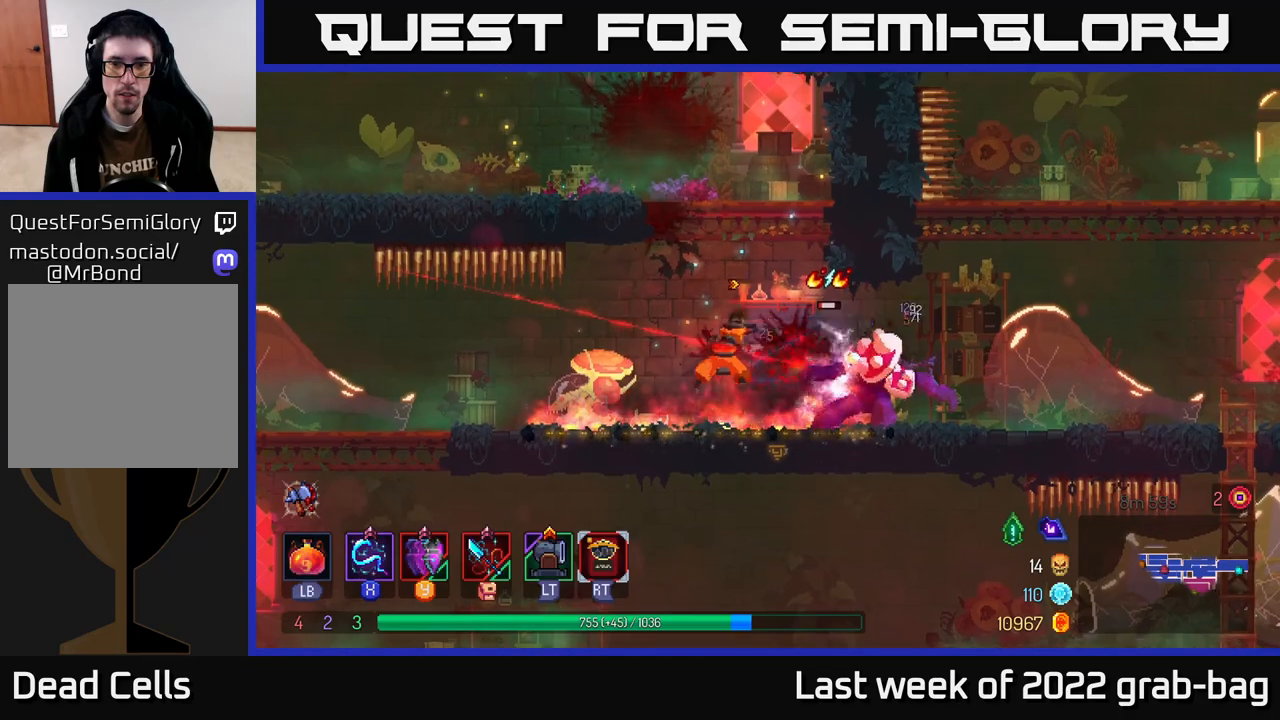
{"buttons": ["B"], "left_stick": "left", "right_stick": "center", "events": [[67, "A", "down"], [150, "A", "up"], [233, "A", "down"], [317, "A", "up"], [450, "B", "down"], [450, "left_stick", "left"]]}
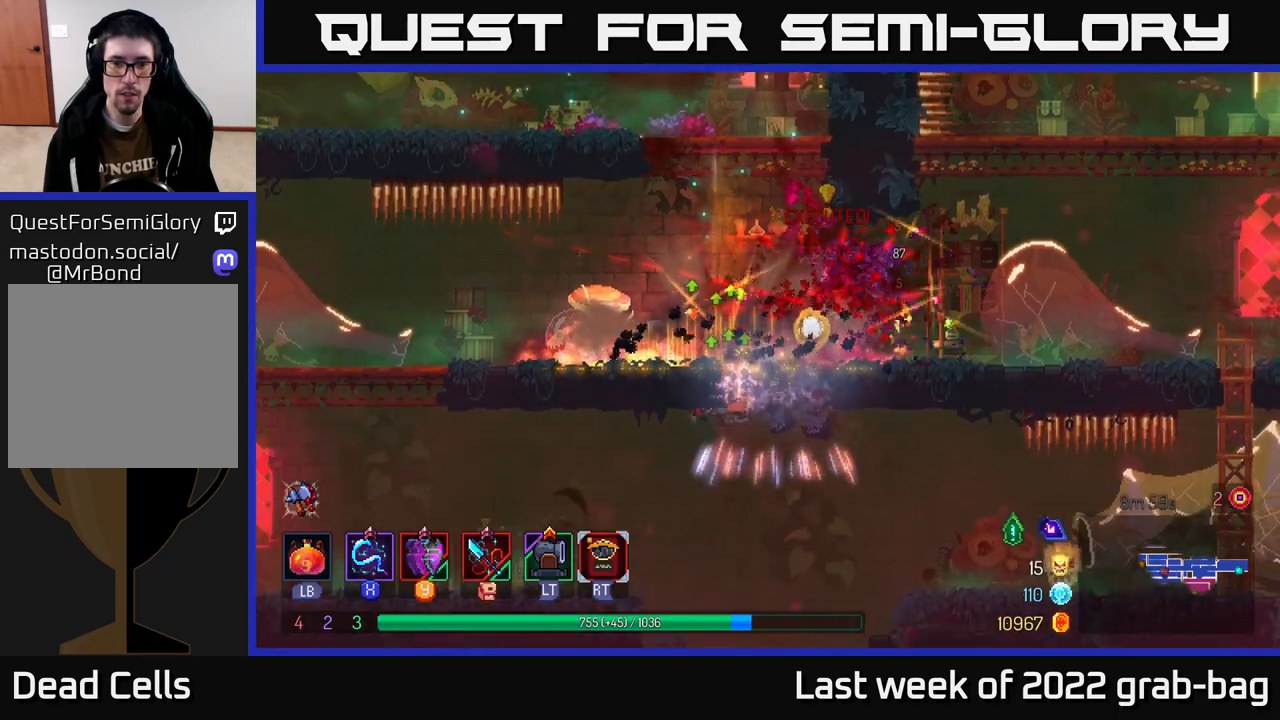
{"buttons": ["A"], "left_stick": "left", "right_stick": "center", "events": [[50, "B", "up"], [450, "A", "down"]]}
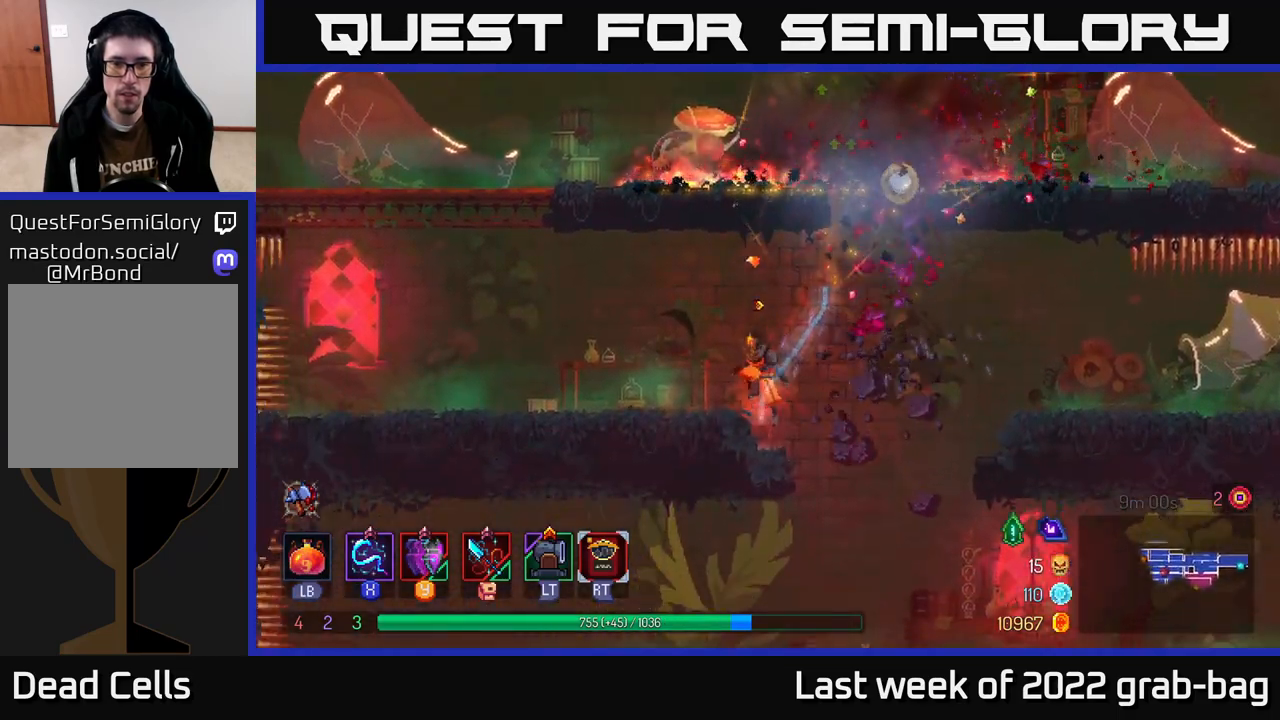
{"buttons": [], "left_stick": "left", "right_stick": "center", "events": [[83, "A", "up"]]}
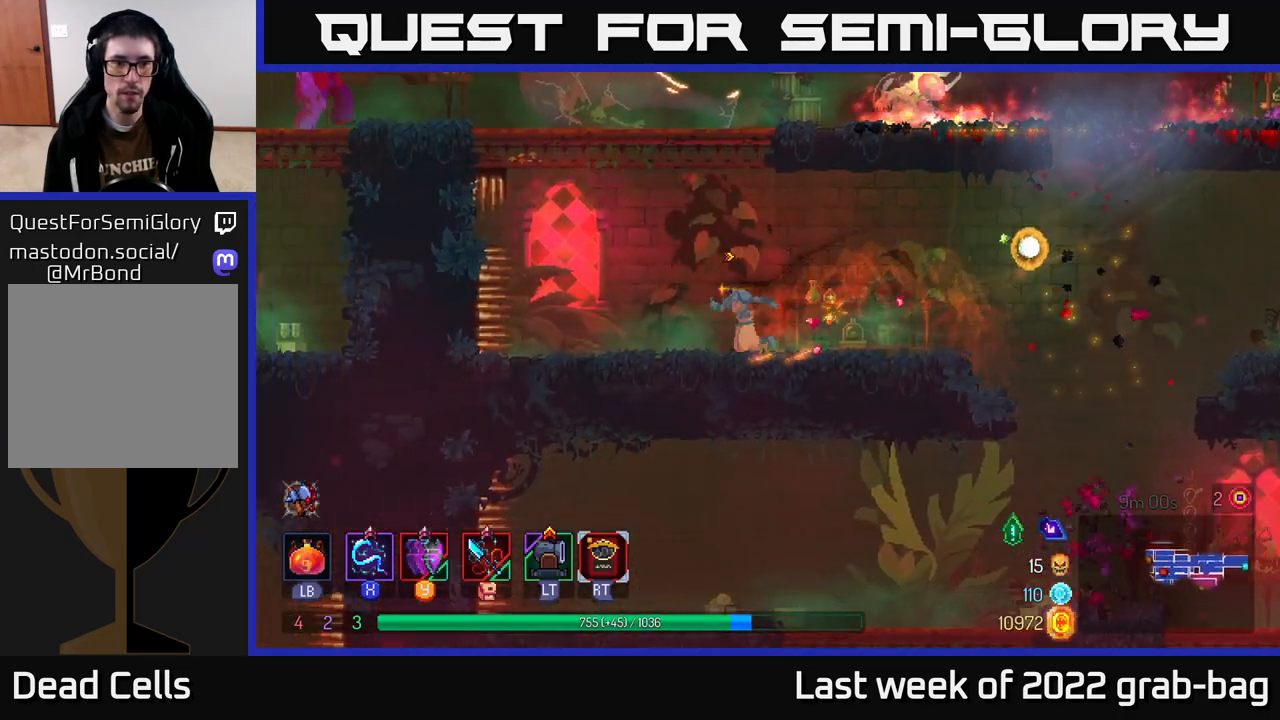
{"buttons": ["A"], "left_stick": "center", "right_stick": "center", "events": [[183, "A", "down"], [267, "left_stick", "center"], [333, "A", "up"], [400, "A", "down"]]}
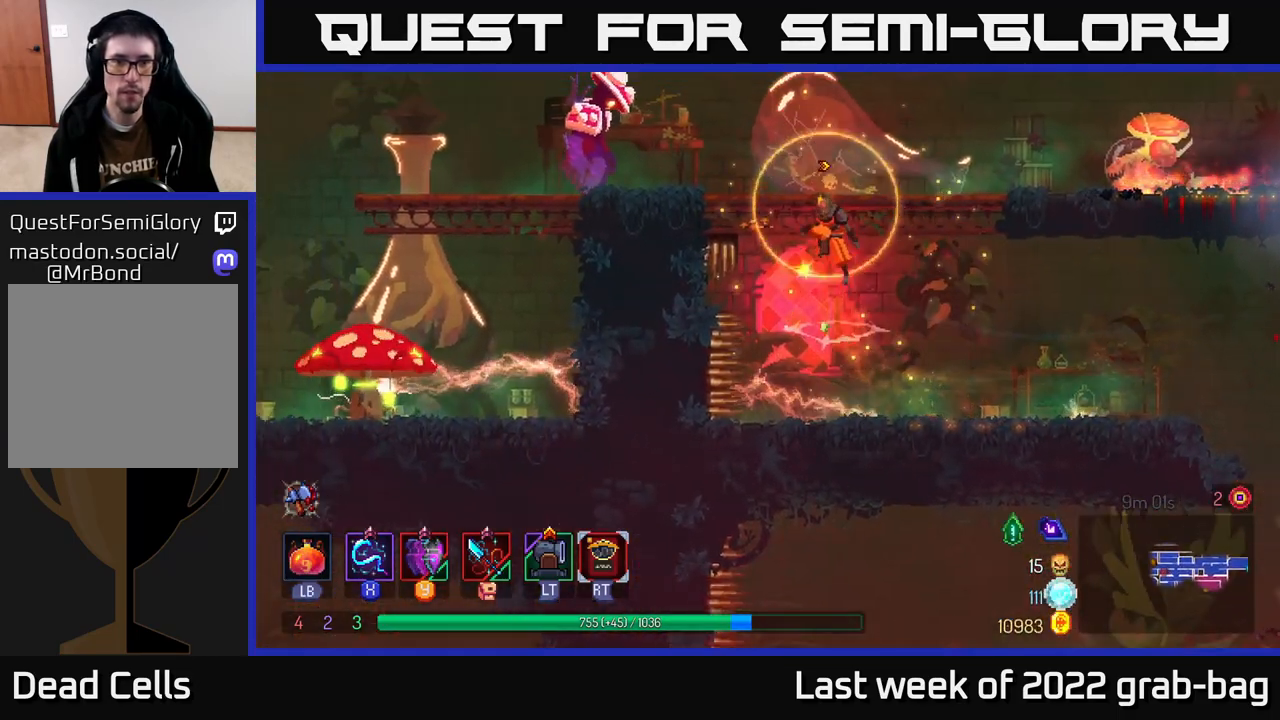
{"buttons": ["X"], "left_stick": "center", "right_stick": "center", "events": [[50, "A", "up"], [100, "A", "down"], [100, "left_stick", "left"], [150, "X", "down"], [200, "A", "up"], [250, "X", "up"], [300, "left_stick", "center"], [333, "X", "down"], [433, "X", "up"], [500, "X", "down"]]}
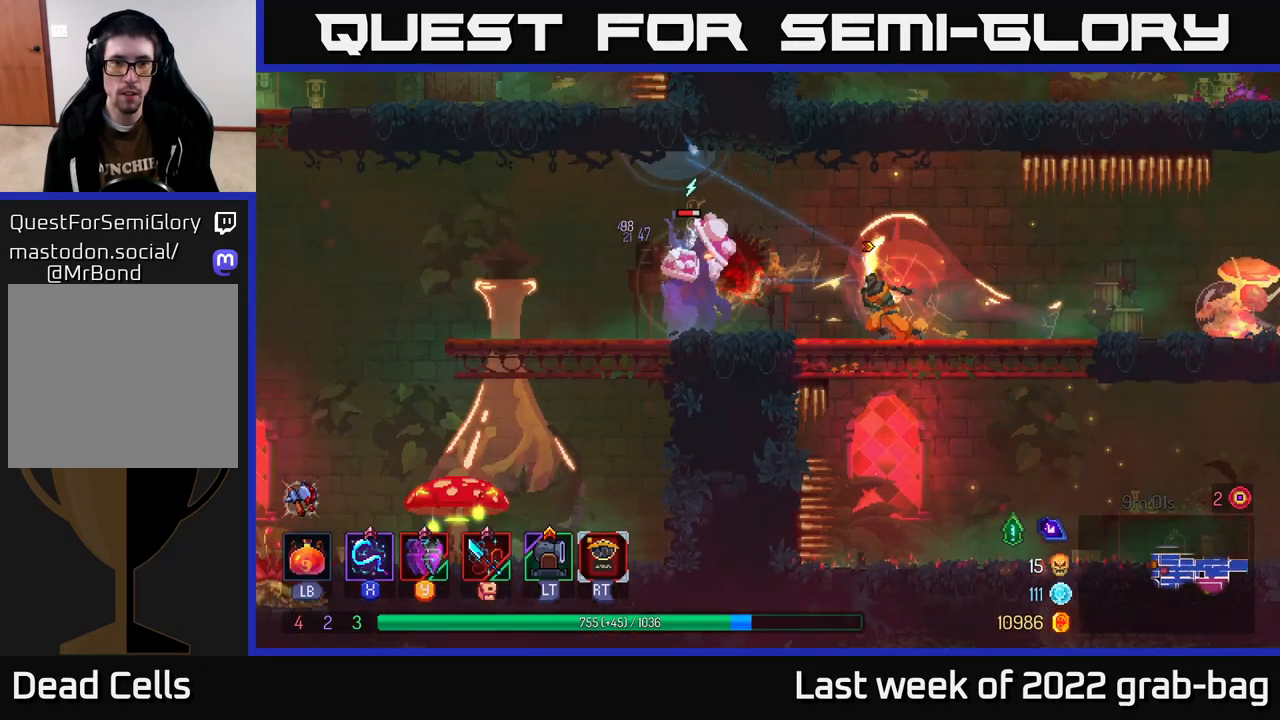
{"buttons": [], "left_stick": "left", "right_stick": "center", "events": [[117, "X", "up"], [183, "X", "down"], [283, "X", "up"], [350, "X", "down"], [350, "left_stick", "left"], [450, "X", "up"]]}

================================

Action item ▸ Take the listing and print it again exactly, but without any pictures.

Exercise solution ▸
{"buttons": ["B"], "left_stick": "left", "right_stick": "center", "events": [[67, "A", "down"], [150, "A", "up"], [233, "A", "down"], [317, "A", "up"], [450, "B", "down"], [450, "left_stick", "left"]]}
{"buttons": ["A"], "left_stick": "left", "right_stick": "center", "events": [[50, "B", "up"], [450, "A", "down"]]}
{"buttons": [], "left_stick": "left", "right_stick": "center", "events": [[83, "A", "up"]]}
{"buttons": ["A"], "left_stick": "center", "right_stick": "center", "events": [[183, "A", "down"], [267, "left_stick", "center"], [333, "A", "up"], [400, "A", "down"]]}
{"buttons": ["X"], "left_stick": "center", "right_stick": "center", "events": [[50, "A", "up"], [100, "A", "down"], [100, "left_stick", "left"], [150, "X", "down"], [200, "A", "up"], [250, "X", "up"], [300, "left_stick", "center"], [333, "X", "down"], [433, "X", "up"], [500, "X", "down"]]}
{"buttons": [], "left_stick": "left", "right_stick": "center", "events": [[117, "X", "up"], [183, "X", "down"], [283, "X", "up"], [350, "X", "down"], [350, "left_stick", "left"], [450, "X", "up"]]}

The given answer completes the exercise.